Maybe I understand a little better now. Thoughts bleed into words, and out of the heart the mouth speaks. That which occupies the mind will come forth in one's message, and what a man mentally acknowledges or mentally ignores will carve the channels through which his words flow.
There were many things that Paul could have worried about when he first visited the pagan city of Corinth and tried to plant a church there. Would he be able to preach eloquently? He would not think about it. He wrote, "When I came to you brothers, I did not come with eloquence or superior wisdom" (1 Corinthians 2:1). Would his emotional and physical health hold out? He would not bother about that either.
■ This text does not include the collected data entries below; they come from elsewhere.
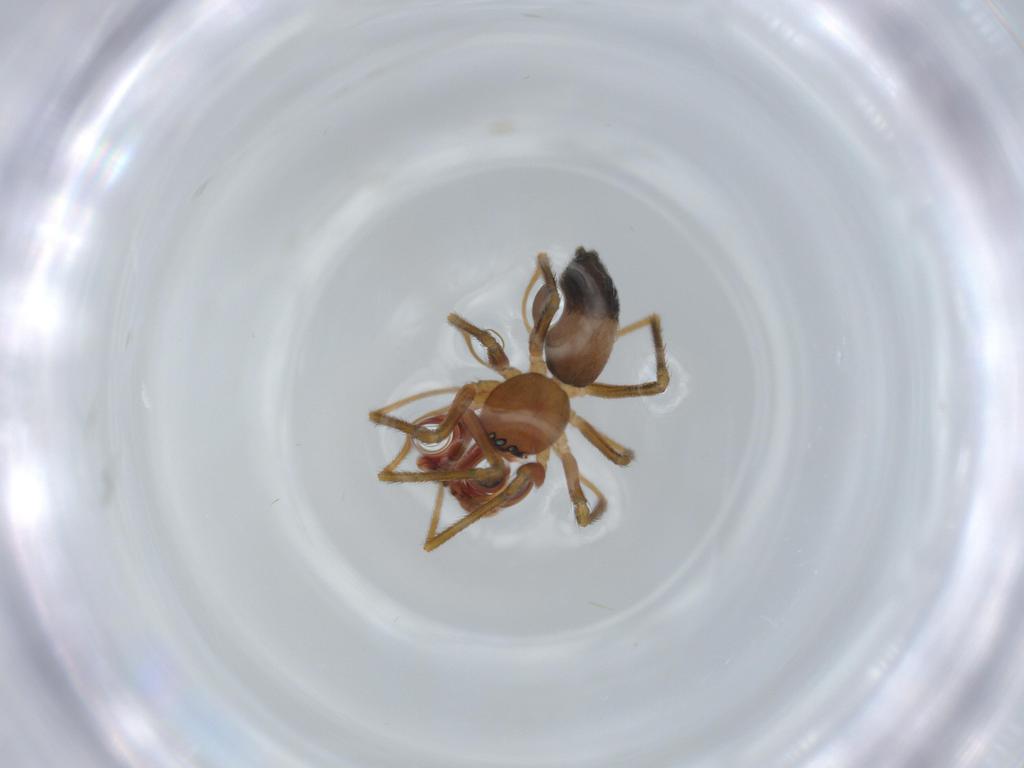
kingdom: Animalia
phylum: Arthropoda
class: Arachnida
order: Araneae
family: Linyphiidae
As a matter of fact, he wasn't able to hold himself together too well: "I came to you in weakness and fear and with much trembling" (1 Corinthians 2:3).
But neither fear of failure nor desire for success nor any other concern - substantial or trivial - would budge Paul from his main thought, which was that "Christ Jesus came into the world to save sinners, of whom I am chief" (1 Timothy 1:15). This was the conviction that he wanted to hold before his mind when all other thoughts conspired to exclude it. It was the thought that had to dictate and circumscribe his message to the Corinthian congregation, a church destined to experience a thousand distractions and a thousand temptations to dishonor the Lord.
Many of you who read this page will know about my own recent sorrows, that I too am "in weakness and fear and with much trembling," that the sun that now rises on my day seems cold and black. I embrace as my own Paul's words in 2 Corinthians 1:8: "We were under great pressure, far beyond our ability to endure, so that we despaired even of life."
But I don't despair of eternal life. In my heart I know, if I know nothing else, that Jesus Christ was crucified for sinners, that he rose from the dead, and that - unworthy though I am - there is "laid up for me a crown of righteousness, which the Lord, the righteous judge, will give me at that day - and not to me only, but to all who have loved his appearing" (2 Timothy 4:8).
Pray for me. And, for the sake of the gospel that I preach, pray that like my namesake I will, when clouds gather, know nothing but Jesus Christ and him crucified.